Source records:
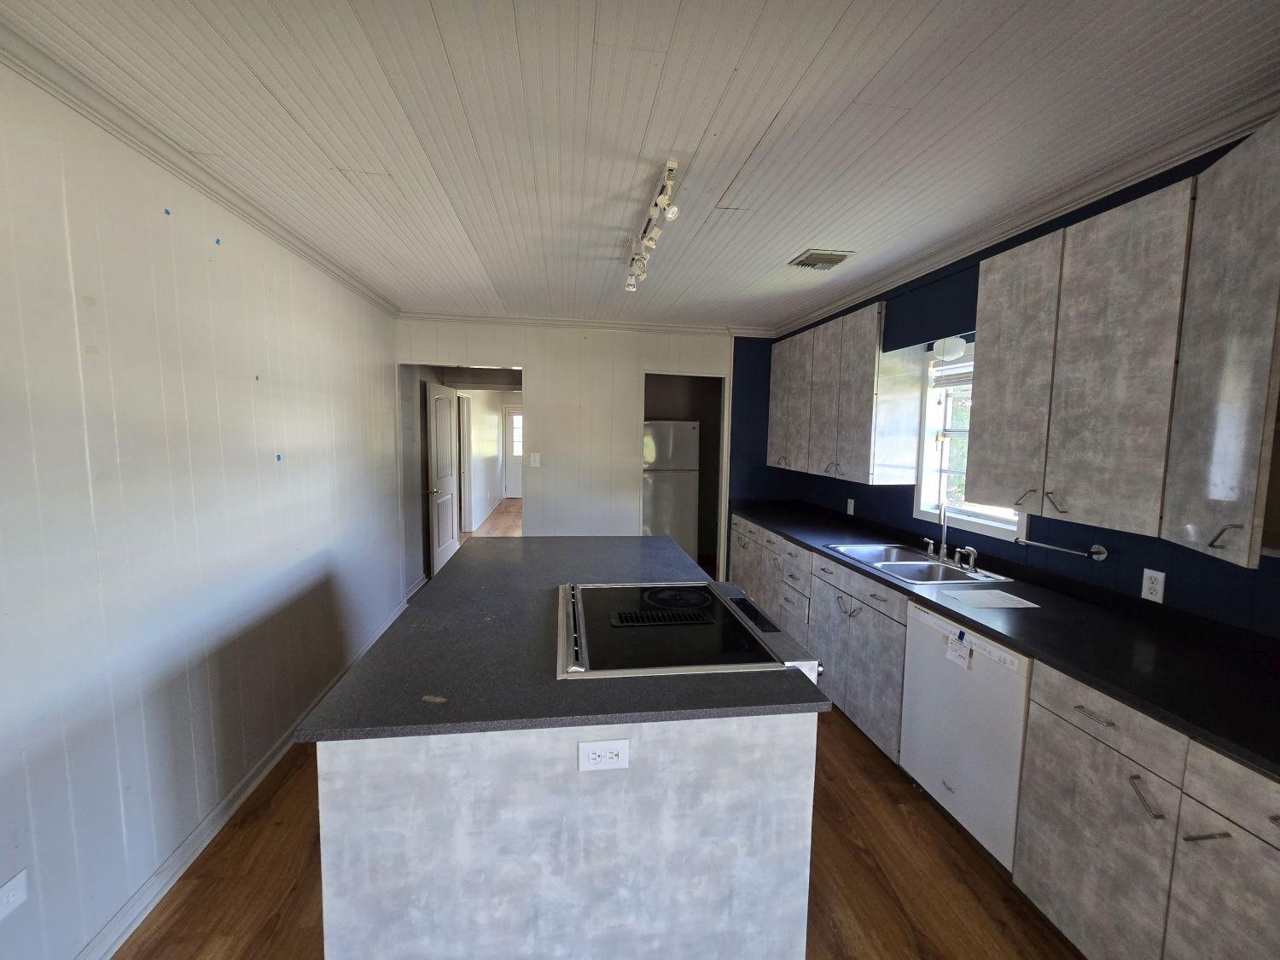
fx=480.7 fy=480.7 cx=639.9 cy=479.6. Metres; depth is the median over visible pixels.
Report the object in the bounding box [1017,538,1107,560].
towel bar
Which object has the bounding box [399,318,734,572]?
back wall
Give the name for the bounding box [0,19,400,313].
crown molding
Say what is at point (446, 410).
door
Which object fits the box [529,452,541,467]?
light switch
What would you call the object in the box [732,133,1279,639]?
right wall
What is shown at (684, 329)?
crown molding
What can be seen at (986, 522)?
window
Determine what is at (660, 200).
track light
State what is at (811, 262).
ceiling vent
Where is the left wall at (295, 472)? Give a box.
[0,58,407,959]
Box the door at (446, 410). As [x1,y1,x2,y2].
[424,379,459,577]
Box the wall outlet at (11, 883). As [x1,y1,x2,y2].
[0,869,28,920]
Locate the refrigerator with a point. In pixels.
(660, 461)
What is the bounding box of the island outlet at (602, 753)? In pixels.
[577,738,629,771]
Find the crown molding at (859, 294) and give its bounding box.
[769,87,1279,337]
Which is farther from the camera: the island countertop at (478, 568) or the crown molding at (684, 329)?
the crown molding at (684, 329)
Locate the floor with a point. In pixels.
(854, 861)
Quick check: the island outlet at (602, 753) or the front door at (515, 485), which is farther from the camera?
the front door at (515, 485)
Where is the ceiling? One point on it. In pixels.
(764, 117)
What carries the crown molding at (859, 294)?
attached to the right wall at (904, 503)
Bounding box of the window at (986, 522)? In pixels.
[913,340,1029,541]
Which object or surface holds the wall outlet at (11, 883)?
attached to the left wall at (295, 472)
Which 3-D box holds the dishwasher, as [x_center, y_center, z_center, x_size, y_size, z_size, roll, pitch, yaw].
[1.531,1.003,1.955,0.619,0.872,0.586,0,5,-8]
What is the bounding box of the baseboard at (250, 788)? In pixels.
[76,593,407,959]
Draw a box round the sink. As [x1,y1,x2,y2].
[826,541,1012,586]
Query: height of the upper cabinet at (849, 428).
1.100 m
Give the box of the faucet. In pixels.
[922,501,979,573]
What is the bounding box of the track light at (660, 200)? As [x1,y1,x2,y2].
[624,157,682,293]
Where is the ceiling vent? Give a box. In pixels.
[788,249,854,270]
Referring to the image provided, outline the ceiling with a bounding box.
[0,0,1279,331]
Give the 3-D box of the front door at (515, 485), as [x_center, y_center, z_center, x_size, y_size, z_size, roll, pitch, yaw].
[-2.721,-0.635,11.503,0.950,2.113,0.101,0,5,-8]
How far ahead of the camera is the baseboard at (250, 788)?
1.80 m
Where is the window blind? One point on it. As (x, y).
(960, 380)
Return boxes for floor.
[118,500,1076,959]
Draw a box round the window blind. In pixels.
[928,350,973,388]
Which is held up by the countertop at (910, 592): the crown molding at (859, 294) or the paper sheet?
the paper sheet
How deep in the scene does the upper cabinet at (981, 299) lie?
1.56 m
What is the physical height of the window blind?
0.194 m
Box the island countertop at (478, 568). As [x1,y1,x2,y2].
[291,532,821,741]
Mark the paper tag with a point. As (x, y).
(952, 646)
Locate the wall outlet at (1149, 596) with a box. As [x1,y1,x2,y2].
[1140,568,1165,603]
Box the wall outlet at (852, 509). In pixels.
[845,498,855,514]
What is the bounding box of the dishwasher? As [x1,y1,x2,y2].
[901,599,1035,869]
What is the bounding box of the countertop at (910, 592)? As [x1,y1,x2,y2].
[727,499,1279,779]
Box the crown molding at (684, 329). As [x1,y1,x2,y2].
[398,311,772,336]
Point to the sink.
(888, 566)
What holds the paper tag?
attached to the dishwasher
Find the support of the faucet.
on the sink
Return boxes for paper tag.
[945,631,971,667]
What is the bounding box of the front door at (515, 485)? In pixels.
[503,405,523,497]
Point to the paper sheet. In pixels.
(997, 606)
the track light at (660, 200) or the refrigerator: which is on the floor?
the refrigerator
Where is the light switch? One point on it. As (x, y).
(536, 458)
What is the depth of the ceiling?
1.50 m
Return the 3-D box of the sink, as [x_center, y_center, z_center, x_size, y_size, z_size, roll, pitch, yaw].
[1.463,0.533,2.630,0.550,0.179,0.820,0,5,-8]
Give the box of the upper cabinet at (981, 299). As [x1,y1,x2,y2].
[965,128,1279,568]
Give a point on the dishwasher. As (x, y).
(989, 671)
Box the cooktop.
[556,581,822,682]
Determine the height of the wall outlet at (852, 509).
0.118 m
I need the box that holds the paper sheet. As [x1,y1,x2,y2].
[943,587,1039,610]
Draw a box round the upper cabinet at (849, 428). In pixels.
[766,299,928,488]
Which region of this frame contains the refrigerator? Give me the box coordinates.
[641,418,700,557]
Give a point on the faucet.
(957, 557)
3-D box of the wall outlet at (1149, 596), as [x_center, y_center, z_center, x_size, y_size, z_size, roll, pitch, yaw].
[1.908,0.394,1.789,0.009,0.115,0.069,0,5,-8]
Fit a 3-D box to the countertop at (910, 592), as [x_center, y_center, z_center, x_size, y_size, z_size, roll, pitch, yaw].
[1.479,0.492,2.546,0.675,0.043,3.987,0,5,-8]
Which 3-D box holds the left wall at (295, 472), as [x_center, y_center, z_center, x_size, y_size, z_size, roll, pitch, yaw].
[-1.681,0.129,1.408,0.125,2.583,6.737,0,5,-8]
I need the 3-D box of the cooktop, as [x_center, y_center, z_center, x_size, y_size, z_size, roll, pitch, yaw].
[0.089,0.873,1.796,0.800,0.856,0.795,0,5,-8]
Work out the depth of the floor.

== WORK TASK ==
Starting at the line with "Give the box of the upper", retype each line through the final one in the data above, unchanged and with nothing added.

== YOUR RESPONSE ==
Give the box of the upper cabinet at (981, 299). As [x1,y1,x2,y2].
[965,128,1279,568]
Give a point on the dishwasher. As (x, y).
(989, 671)
Box the cooktop.
[556,581,822,682]
Determine the height of the wall outlet at (852, 509).
0.118 m
I need the box that holds the paper sheet. As [x1,y1,x2,y2].
[943,587,1039,610]
Draw a box round the upper cabinet at (849, 428). In pixels.
[766,299,928,488]
Which region of this frame contains the refrigerator? Give me the box coordinates.
[641,418,700,557]
Give a point on the faucet.
(957, 557)
3-D box of the wall outlet at (1149, 596), as [x_center, y_center, z_center, x_size, y_size, z_size, roll, pitch, yaw].
[1.908,0.394,1.789,0.009,0.115,0.069,0,5,-8]
Fit a 3-D box to the countertop at (910, 592), as [x_center, y_center, z_center, x_size, y_size, z_size, roll, pitch, yaw].
[1.479,0.492,2.546,0.675,0.043,3.987,0,5,-8]
Which 3-D box holds the left wall at (295, 472), as [x_center, y_center, z_center, x_size, y_size, z_size, roll, pitch, yaw].
[-1.681,0.129,1.408,0.125,2.583,6.737,0,5,-8]
I need the 3-D box of the cooktop, as [x_center, y_center, z_center, x_size, y_size, z_size, roll, pitch, yaw].
[0.089,0.873,1.796,0.800,0.856,0.795,0,5,-8]
Work out the depth of the floor.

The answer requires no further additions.